Global stock markets suffered heavy losses this week as concerns about the health of the US economy re-emerged.
There was a partial repeat of the early-August sell-off, which was likewise sparked by disappointing data from the American manufacturing sector and jobs market. While a slowdown in factory activity and hiring rates perhaps should not come as a surprise given the tight monetary policy of the past two years, the resilience of the US economy for much of the period appears to have lulled investors into a false sense of security. The question is no longer whether the Federal Reserve will cut rates later this month, but by how much: markets now believe there is a roughly even chance of a 0.5% reduction rather than the 0.25% previously forecast.
United States
On Wall Street, the Dow Jones Industrial Average ended trading on Thursday 1.9% down for the week so far, with the S&P 500 slumping 2.6%. Technology stocks were among those hit hardest by the economic gloom, and the tech-heavy Nasdaq index fell even more sharply. Declines were initially caused by a survey that showed a fresh contraction in manufacturing activity, while separate reports showed a drop in new job openings and a rise in redundancies. There was a short-lived recovery on Thursday following the publication of statistics that highlighted further growth in the services sector in August. However, Friday’s non-farm payroll data – the most authoritative indicator of employment market health – is likely to set the tone for next week.
UK
In the UK, the FTSE 100 closed on Thursday 1.6% down for the week so far following falls in the US. Further weakness in oil prices also hit London’s major energy companies. The prospect of lacklustre growth in the US, Europe and China weighed on crude, as did signs that major oil-exporting countries were considering an end to current production restrictions later in the year. There was some positive economic news, with August confirmed to be the strongest month for factory output in two years, and signs of further growth in the housing sector. Press reports suggested that the Labour government plans to scrap the British ISA, which was announced by the Conservatives in March. The ISA would have given investors an additional tax-free allowance to be used to buy shares in London-listed companies.
Europe
In Frankfurt, the DAX index ended Thursday’s session down 1.6% for the week, while France’s CAC 40 lost 2.6%. Data published during the week continued to paint a gloomy picture for the eurozone, with weakness in France and Germany leading to a contraction in manufacturing in August. Shares in luxury goods firms fell due to concerns about consumer spending in Asia, and one of Germany’s largest motor manufacturers unveiled plans to reduce the size of its operations and workforce. There were also worrying signs of increasing price pressures on businesses. The return of inflation could force the European Central Bank to pause its programme of interest rate cuts.
Asia
In Asia, the Hang Seng index in Hong Kong fell 3% after figures published at the start of the week highlighted the ongoing challenges faced by China’s manufacturers. There were calls for the government to provide additional stimulus measures, in the household sector in particular. Japan’s Nikkei 225 index of leading shares, meanwhile, dropped 5.2% following falls in US technology stocks and growing expectations of another Bank of Japan interest rate rise. The prospect of higher domestic rates alongside expectations of sharp cuts in the US have resulted in a stronger yen, which has weighed on share prices in Tokyo.
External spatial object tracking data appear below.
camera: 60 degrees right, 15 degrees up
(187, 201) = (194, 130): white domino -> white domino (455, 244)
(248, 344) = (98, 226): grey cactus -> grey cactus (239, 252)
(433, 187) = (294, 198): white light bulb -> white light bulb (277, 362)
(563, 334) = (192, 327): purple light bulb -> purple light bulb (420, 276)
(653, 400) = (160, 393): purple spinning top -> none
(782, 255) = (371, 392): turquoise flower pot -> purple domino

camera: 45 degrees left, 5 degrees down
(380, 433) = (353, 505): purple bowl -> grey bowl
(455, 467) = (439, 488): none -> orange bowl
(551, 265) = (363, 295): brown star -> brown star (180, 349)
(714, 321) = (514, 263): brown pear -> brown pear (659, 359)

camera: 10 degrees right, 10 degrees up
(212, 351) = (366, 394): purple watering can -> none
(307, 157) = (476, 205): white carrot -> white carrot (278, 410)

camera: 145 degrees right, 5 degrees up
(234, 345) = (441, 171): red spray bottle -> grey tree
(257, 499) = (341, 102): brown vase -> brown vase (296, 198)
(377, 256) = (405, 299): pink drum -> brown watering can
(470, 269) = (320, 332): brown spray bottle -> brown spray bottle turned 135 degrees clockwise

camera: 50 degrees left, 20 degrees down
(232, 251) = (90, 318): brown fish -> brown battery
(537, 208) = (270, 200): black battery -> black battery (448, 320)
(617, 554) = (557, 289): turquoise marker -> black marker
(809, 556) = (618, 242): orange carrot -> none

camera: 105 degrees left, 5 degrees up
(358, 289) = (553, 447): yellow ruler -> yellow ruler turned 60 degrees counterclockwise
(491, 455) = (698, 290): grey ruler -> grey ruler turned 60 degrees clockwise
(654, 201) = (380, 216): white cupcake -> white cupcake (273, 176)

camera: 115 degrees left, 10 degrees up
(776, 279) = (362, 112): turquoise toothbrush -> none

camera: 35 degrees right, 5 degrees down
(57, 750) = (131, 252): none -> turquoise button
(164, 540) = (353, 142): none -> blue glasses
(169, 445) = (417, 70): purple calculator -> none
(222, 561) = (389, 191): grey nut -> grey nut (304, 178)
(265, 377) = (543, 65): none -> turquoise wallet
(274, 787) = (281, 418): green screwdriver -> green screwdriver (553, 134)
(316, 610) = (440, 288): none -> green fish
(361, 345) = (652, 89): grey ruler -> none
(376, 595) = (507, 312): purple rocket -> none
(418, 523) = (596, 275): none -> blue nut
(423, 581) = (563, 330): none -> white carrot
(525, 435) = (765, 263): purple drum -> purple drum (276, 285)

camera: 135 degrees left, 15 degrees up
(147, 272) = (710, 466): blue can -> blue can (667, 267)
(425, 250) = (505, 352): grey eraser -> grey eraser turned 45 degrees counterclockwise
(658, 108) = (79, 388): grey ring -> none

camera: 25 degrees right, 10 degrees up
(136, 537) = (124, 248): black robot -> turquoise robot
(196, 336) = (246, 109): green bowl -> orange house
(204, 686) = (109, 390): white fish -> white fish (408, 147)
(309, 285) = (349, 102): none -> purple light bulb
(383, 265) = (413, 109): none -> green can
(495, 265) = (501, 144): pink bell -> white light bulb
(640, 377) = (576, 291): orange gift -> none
August 30 | September 5 | Change (%) | |
---|---|---|---|
FTSE 100 | 8376.6 | 8241.7 | -1.6 |
FTSE 250 | 21086.5 | 21086.5 | -1.5 |
S&P 500 | 5648.4 | 5503.4 | -2.6 |
Dow Jones | 41563.1 | 40755.8 | -1.9 |
DAX | 18906.9 | 18595.5 | -1.6 |
CAC 40 | 7631.0 | 7432.0 | -2.6 |
ACWI | 833.7 | 812.7 | -2.5 |
Hong Kong Hang Seng | 17989.1 | 17444.3 | -3.0 |
Nikkei 225 | 38647.8 | 36657.1 | -5.2 |
Note: all market data contained within the article is sourced from Bloomberg unless stated otherwise, data as at 5 September 2024.